**Отрывок**
>>>>>

В 1728 г. дьячок Иван Гурьев, сидевший в тюрьме в ожидании отправки в Сибирь за старые преступления, донес о «важном деле» на своего сокамерника — бывшего дьякона и как доказательство предъявил письмо, якобы выпавшее из одежды дьякона. Письмо это было оценено как «возмутительное воровское». Но следователи легко установили, что дьячок попросил дьякона написать несколько вполне нейтральных строк на листе бумаги, к которому затем подклеил им самим же написанные «возмутительные» слова. Сделал это он, как показал на допросе, «после розысков за воровство… и послан был в острог, и стал мыслить, как бы ему написать какое ни есть писмо, чем бы ему от ссылки свободитца, а судьи-де их, колодников, держат за караулом многое время, а кроме того иного никакова непотребства за вышними господами и ни за кем не знает». Приговор дьячку был суров: за написание «воровского злоумышленного возмутительного письма» и зато, что он «желал тем воровским умыслом привесть постороннего невинно к смертной казни… казнить смертью — четвертовать» (575, 128, 131).

<<<<<

**Исходные данные**

>>>>>

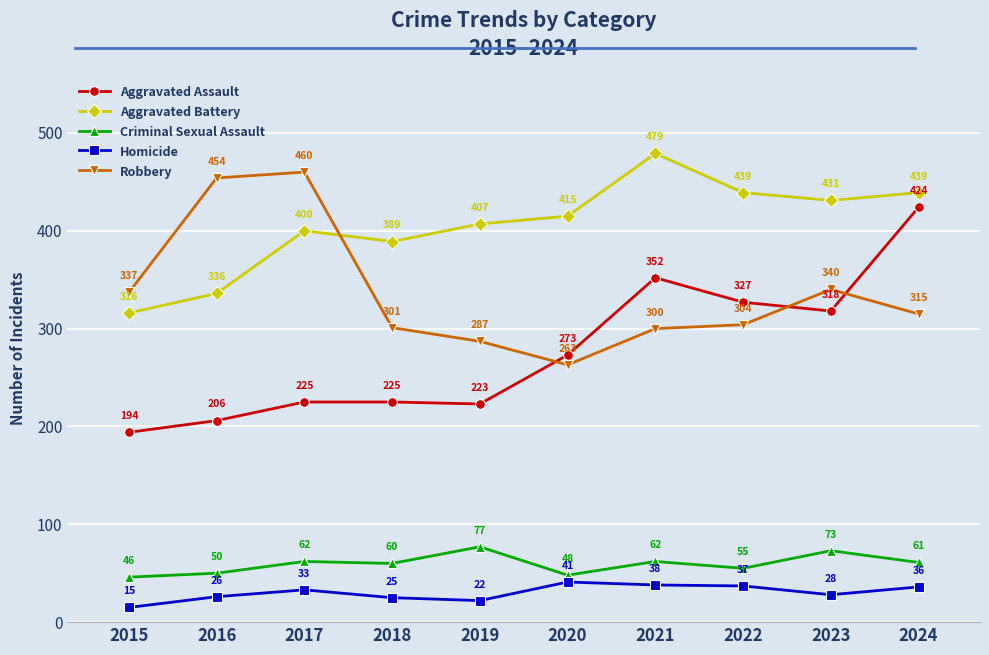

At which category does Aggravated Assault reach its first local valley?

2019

<<<<<
>>>>>

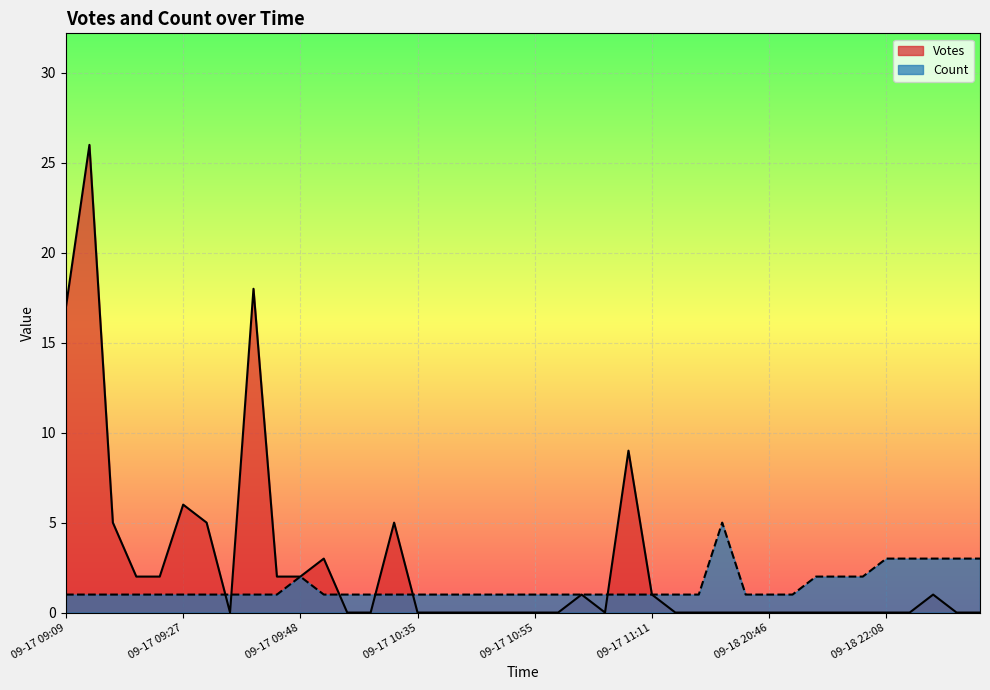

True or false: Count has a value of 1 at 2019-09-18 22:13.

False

<<<<<

**Задание**
Выведите целиком приведённый выше отрывок о доносе дьячка Ивана Гурьева, не меняя в нём ни слова.

**Ответ**
В 1728 г. дьячок Иван Гурьев, сидевший в тюрьме в ожидании отправки в Сибирь за старые преступления, донес о «важном деле» на своего сокамерника — бывшего дьякона и как доказательство предъявил письмо, якобы выпавшее из одежды дьякона. Письмо это было оценено как «возмутительное воровское». Но следователи легко установили, что дьячок попросил дьякона написать несколько вполне нейтральных строк на листе бумаги, к которому затем подклеил им самим же написанные «возмутительные» слова. Сделал это он, как показал на допросе, «после розысков за воровство… и послан был в острог, и стал мыслить, как бы ему написать какое ни есть писмо, чем бы ему от ссылки свободитца, а судьи-де их, колодников, держат за караулом многое время, а кроме того иного никакова непотребства за вышними господами и ни за кем не знает». Приговор дьячку был суров: за написание «воровского злоумышленного возмутительного письма» и зато, что он «желал тем воровским умыслом привесть постороннего невинно к смертной казни… казнить смертью — четвертовать» (575, 128, 131).